NEW YORK (CNNMoney) — When the Justice Department filed suit against Apple and five major book publishers alleging e-book price fixing, the government hawked it as a triumph for consumers.
The other champ, of course, was Amazon — which called the legal action “a big win for Kindle owners.” The book giant also said it looked forward to lowering prices on more Kindle titles, as a result of settlement deals that two book publishers cut with the DOJ.
And while that may sound like great news for Kindle readers, some worry that Amazon will become a de facto monopoly that could eventually have enough power to raise prices as it sees fit – or play hardball with publishers who are left with no other options.
Slashing e-book prices would make sense for Amazon. Its long-term business model depends on essentially buying market share — the company often sells key products for less than they’re worth at first, and worries about making money later.
“Cutting book prices has been their strategy all along,” says Colin Gillis, a senior tech analyst at BGC Financial. “Everyone’s hyping this [suit] up as some good move for Amazon. All this means is that they can sell e-books at a loss. And they’ll do it.”
That makes the DOJ’s suit bad for Amazon’s e-book competitors.
“The competitors aren’t able to subsidize sales — they need to make a profit,” said Rob Sullivan, a founder of consulting firm Navint Partners. “How can they compete with Amazon taking a loss? If this were steel from a foreign country being sold for less than it’s worth, we’d call it predatory pricing and slap a tariff on it.”
Amazon is already making life miserable for its rivals. Borders went underin 2011. Barnes & Noble (BKS, Fortune 500) is struggling mightily. The company slashed its fiscal 2012 guidance earlier this year, and is considering spinning off the Nook e-reader business.
Meanwhile Amazon, which reports earnings late Thursday, is expected to post sales of nearly $13 billion for the first quarter of the year. But profits are expected to decline as Amazon expands its operations.
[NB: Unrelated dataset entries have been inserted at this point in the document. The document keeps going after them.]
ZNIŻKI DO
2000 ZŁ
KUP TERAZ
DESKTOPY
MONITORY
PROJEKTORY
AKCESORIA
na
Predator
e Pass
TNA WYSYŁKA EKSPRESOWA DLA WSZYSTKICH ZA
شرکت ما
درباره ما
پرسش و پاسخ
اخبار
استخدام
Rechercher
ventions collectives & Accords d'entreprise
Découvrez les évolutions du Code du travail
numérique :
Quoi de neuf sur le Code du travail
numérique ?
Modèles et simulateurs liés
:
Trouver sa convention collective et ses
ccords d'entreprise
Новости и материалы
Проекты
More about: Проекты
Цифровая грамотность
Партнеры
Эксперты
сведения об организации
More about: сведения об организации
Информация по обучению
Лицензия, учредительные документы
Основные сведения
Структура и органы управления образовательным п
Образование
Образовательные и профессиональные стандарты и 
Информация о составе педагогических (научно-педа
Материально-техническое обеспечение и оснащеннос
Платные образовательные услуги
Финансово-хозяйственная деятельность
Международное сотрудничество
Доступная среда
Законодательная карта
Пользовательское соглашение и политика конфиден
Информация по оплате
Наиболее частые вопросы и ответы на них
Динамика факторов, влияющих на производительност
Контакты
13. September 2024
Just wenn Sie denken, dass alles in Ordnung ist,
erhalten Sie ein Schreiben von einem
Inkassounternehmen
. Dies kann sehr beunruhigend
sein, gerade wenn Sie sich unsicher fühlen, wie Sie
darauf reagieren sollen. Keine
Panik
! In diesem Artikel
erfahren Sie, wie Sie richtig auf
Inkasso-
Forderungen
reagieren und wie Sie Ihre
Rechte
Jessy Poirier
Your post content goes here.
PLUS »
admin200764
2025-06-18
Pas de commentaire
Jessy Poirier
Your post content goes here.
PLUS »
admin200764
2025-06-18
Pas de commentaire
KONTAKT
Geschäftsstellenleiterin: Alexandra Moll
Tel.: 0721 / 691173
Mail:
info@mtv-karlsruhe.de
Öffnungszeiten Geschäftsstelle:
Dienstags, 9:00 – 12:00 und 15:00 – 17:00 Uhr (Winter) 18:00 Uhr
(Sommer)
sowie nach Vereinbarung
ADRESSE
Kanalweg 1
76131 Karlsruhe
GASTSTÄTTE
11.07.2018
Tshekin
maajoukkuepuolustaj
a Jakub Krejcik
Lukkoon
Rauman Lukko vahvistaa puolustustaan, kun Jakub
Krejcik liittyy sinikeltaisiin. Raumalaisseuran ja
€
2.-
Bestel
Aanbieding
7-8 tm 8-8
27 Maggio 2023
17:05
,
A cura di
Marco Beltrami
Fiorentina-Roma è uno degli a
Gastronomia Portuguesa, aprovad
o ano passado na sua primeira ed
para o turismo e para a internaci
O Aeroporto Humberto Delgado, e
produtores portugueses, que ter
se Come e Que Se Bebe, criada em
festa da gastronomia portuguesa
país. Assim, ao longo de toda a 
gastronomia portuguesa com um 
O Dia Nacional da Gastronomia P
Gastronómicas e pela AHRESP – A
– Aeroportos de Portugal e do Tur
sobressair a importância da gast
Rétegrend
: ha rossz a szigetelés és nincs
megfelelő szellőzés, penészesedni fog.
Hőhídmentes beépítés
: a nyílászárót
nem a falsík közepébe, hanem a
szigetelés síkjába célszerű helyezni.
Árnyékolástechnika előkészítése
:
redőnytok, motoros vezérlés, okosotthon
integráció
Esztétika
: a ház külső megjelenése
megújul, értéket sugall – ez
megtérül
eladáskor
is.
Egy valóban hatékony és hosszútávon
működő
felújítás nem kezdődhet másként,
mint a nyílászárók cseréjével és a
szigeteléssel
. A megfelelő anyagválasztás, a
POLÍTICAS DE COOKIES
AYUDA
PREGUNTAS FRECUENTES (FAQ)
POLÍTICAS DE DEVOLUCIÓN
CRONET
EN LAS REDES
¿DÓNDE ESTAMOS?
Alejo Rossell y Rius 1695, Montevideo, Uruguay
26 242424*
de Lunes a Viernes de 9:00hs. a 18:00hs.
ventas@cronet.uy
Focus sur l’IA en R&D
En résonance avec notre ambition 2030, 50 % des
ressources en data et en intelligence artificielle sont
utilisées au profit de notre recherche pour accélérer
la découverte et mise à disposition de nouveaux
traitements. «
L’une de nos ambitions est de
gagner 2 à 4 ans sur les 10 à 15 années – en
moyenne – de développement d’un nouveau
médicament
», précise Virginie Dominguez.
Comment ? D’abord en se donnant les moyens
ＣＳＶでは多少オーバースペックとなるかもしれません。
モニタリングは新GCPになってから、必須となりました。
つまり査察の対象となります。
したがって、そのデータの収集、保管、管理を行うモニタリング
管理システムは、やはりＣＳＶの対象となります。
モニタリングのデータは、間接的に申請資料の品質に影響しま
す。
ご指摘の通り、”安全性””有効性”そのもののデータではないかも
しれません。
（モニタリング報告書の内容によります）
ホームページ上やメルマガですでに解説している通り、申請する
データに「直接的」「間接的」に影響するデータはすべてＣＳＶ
As the competition struggles to survive, the DOJ’s crackdown on Apple and book publishers may also give Amazon even more clout in the industry. It’s something that terrifies publishers, as Amazon already has a tight grip on the book-publishing supply chain.
If Amazon’s rivals disappear, the company could theoretically hike prices. But Amazon has already proved it’s willing to play a long game on lowball pricing, with everything from tablets to its Amazon Prime shipping service.
So even if Amazon doesn’t hike e-book prices, it could limit choices for authors, publishers and others in the book business. Don’t like Amazon’s contract terms? Then you may not appear on Amazon — and good luck selling anyplace else.
“The DOJ’s suit focuses entirely on helping the consumer in the short-term, but we need to look at authors and retailers,” Sullivan says. “If you fundamentally limit their choices, they may not ever get books published. And that translates to a losing situation for consumers, too.”
Amazon declined to comment on the situation beyond its “big win for Kindle owners” statement. But for now, Amazon shows no signs of changing its low-price strategy. After all, it’s paid off.
Will e-book market follow e-reader market? No rival was able to grab any significant market share away from Apple’s (AAPL, Fortune 500) iPad, which starts at $499, until Amazon launched its Kindle Fire at a jaw-dropping price: $199.
Amazon is willing to get tablets into customers’ hands for cheap. The goal is to make money off of content like apps, videos, digital music and e-books themselves.
In a widely read The New York Times article last week, David Carr likened Amazon’s e-reader business model to that of Apple — “which shrank music to a 99-cent single business to propel the sale of iPods.”
But the difference is: Apple at least made money on its iPods while also selling songs in the iTunes store.
Amazon loses money on each Kindle Fire. Teardown estimates vary slightly, but research firm IHS iSuppli says the cost of producing each Kindle Fire is at least a few dollars more than its $199 price point.
“Amazon’s [overall] profit margins are razor-thin — about 80% lower than its peer group,” Sullivan says. “That just can’t last into infinity.”
But Amazon can afford it for now, and that’s left every tablet maker besides it and Apple in the dust. If the e-book market follows the same pattern, it definitely doesn’t bode well for competitors. And it ultimately may not for consumers either.